The Court also observed that “[i]n contrast to ‘supervisory’ employees who are defined by the Act and excluded (in part) from its coverage, ‘managerial’ employees are not defined nor expressly excluded. Nevertheless, managerial employees have been judicially excluded from the Act’s coverage.” Id; see, NLRB v. Yeshiva University, 444 U.S. 672 (1980); NLRB v. Bell Aerospace, 416 U.S. 267 (1974). In N.L.R.B. v. Yeshiva Univ., 444 U.S. 672 (1980), the Supreme Court held that managerial employees are “‘much higher in the managerial structure’ than those explicitly mentioned by Congress, which ‘regarded [them] as so clearly outside the Act that no specific exclusionary provision was thought necessary.’” Id. at 682 (quoting NLRB v. Bell Aerospace Co., 416 U.S. at 283).

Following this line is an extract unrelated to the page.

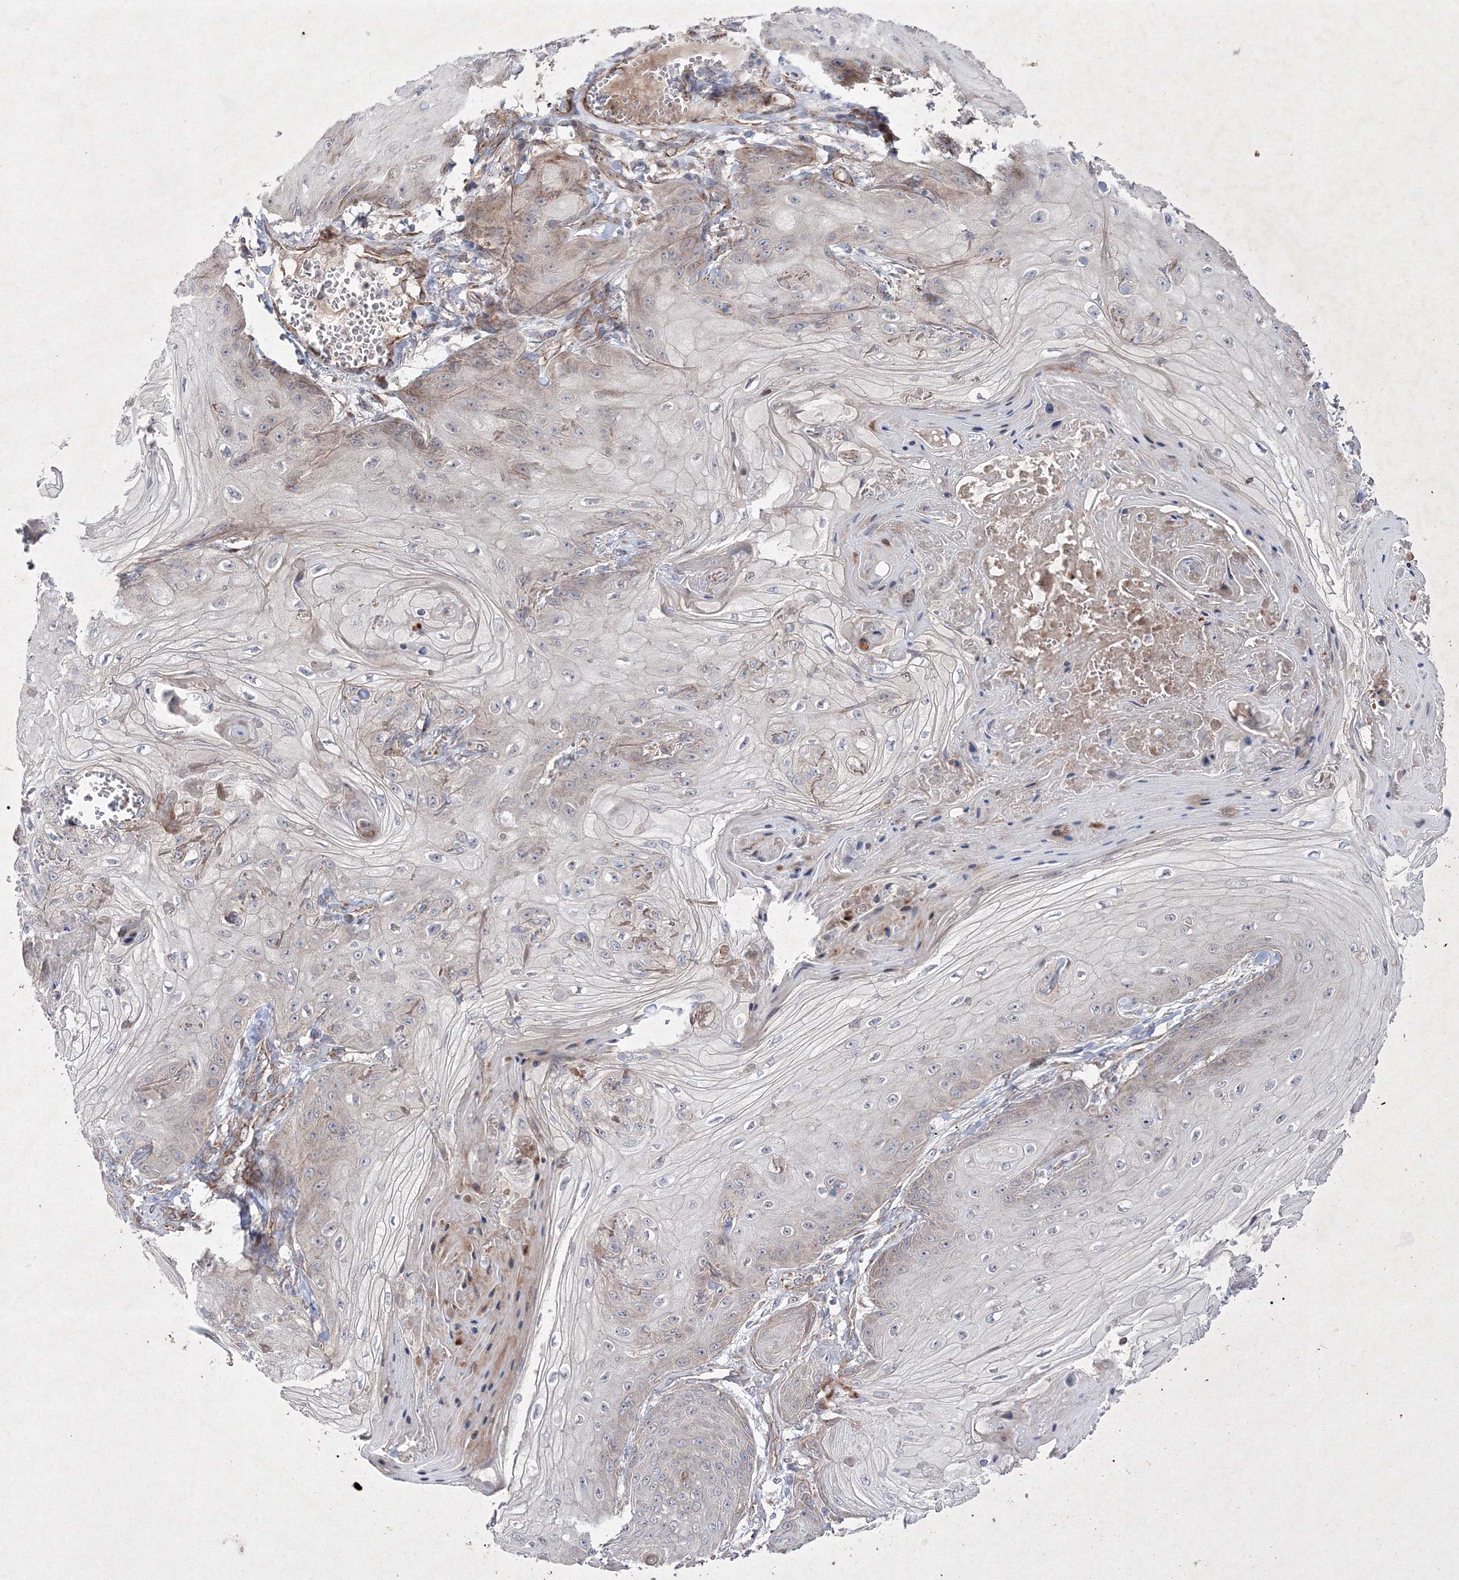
{"staining": {"intensity": "negative", "quantity": "none", "location": "none"}, "tissue": "skin cancer", "cell_type": "Tumor cells", "image_type": "cancer", "snomed": [{"axis": "morphology", "description": "Squamous cell carcinoma, NOS"}, {"axis": "topography", "description": "Skin"}], "caption": "An image of skin cancer (squamous cell carcinoma) stained for a protein exhibits no brown staining in tumor cells. (Brightfield microscopy of DAB IHC at high magnification).", "gene": "GFM1", "patient": {"sex": "male", "age": 74}}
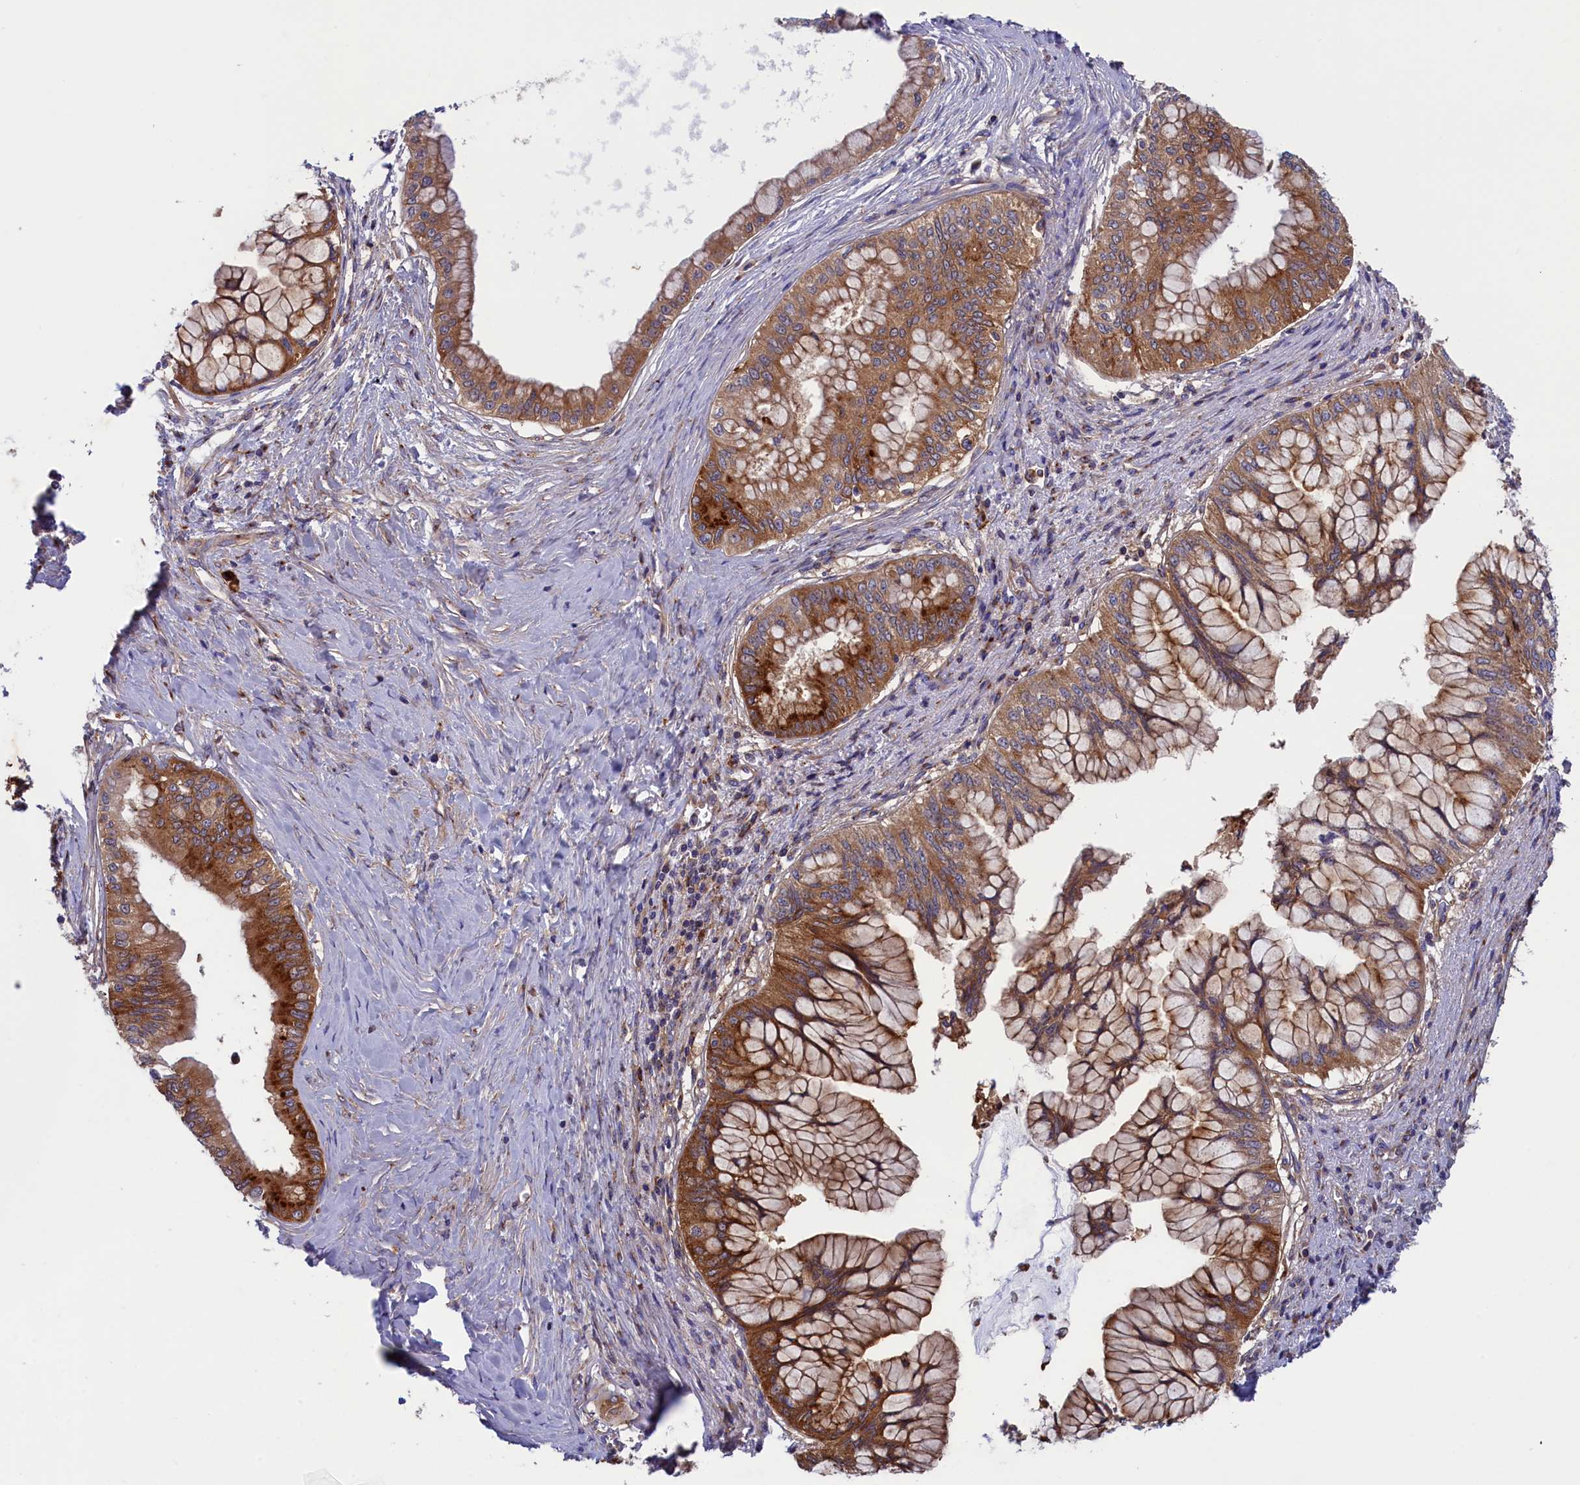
{"staining": {"intensity": "strong", "quantity": "25%-75%", "location": "cytoplasmic/membranous"}, "tissue": "pancreatic cancer", "cell_type": "Tumor cells", "image_type": "cancer", "snomed": [{"axis": "morphology", "description": "Adenocarcinoma, NOS"}, {"axis": "topography", "description": "Pancreas"}], "caption": "Tumor cells demonstrate strong cytoplasmic/membranous expression in approximately 25%-75% of cells in pancreatic cancer (adenocarcinoma).", "gene": "SCAMP4", "patient": {"sex": "male", "age": 46}}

“Managerial employees ‘forumulate and effectuate management policies by expressing and making operative the decisions of their employer.’” Walla Walla, 631 F.2d at 612 (quoting Yeshiva, 444 U.S. at 682). “The specific job title of the employee is not controlling . . . [a reviewing court] must examine the employee’s actual job responsibility, authority, and relationship to management.” Id. “An employee who exercises discretion within or even independently of established employer policy may be aligned with management.” Id. at 612-13 (citing Yeshiva, 444 U.S. at 683). “The Board has established no firm criteria for determining when a[n] employee is so aligned with management. Normally an employee may be excluded as managerial ‘only if he represents management interests by taking or recommending discretionary actions that effectively control or implement employer policy.’” Id. at 613 (quoting Yeshiva, 444 U.S. at 683).

In N.L.R.B. v. Meenan Oil Co., L.P., supra, the Second Circuit held that “[m]anagerial employees are ‘those who formulate and effectuate management policies by expressing and making operative the decisions of their employer and who have discretion in the performance of their jobs independent of their employer’s established policies.’” 139 F.3d at 319 (quoting S.S. Joachim and Anne Residence, 314 NLRB 1191, 1194 n. 6 (1994)). Moreover, the Court also noted, “[l]ike confidential employees, managerial employees are excluded from the protection of the NLRA by an exception established by the Board and approved by the courts.” Id. (citing Yeshiva, 444 U.S. 682-83).

“This exclusion recognizes that managers’ interests are generally aligned with those of the employer.” Id. (citing Northeast Utils. Serv. Corp. v. NLRB, 35 F.3d 621, 626 (1st Cir.1994)). “Therefore, all managerial employees are excluded, not just those in positions which may give rise to labor-related conflicts of interest.” Id. (citing NLRB v. Bell Aerospace Co., 416 U.S. 267, 275, (1974)).The Court also reaffirmed that, “[a]n employee may be excluded as managerial only if he represents management interests by taking or recommending discretionary actions that effectively control or implement employer policy.” Id. at 320 (citing Yeshiva, 444 U.S. at 683).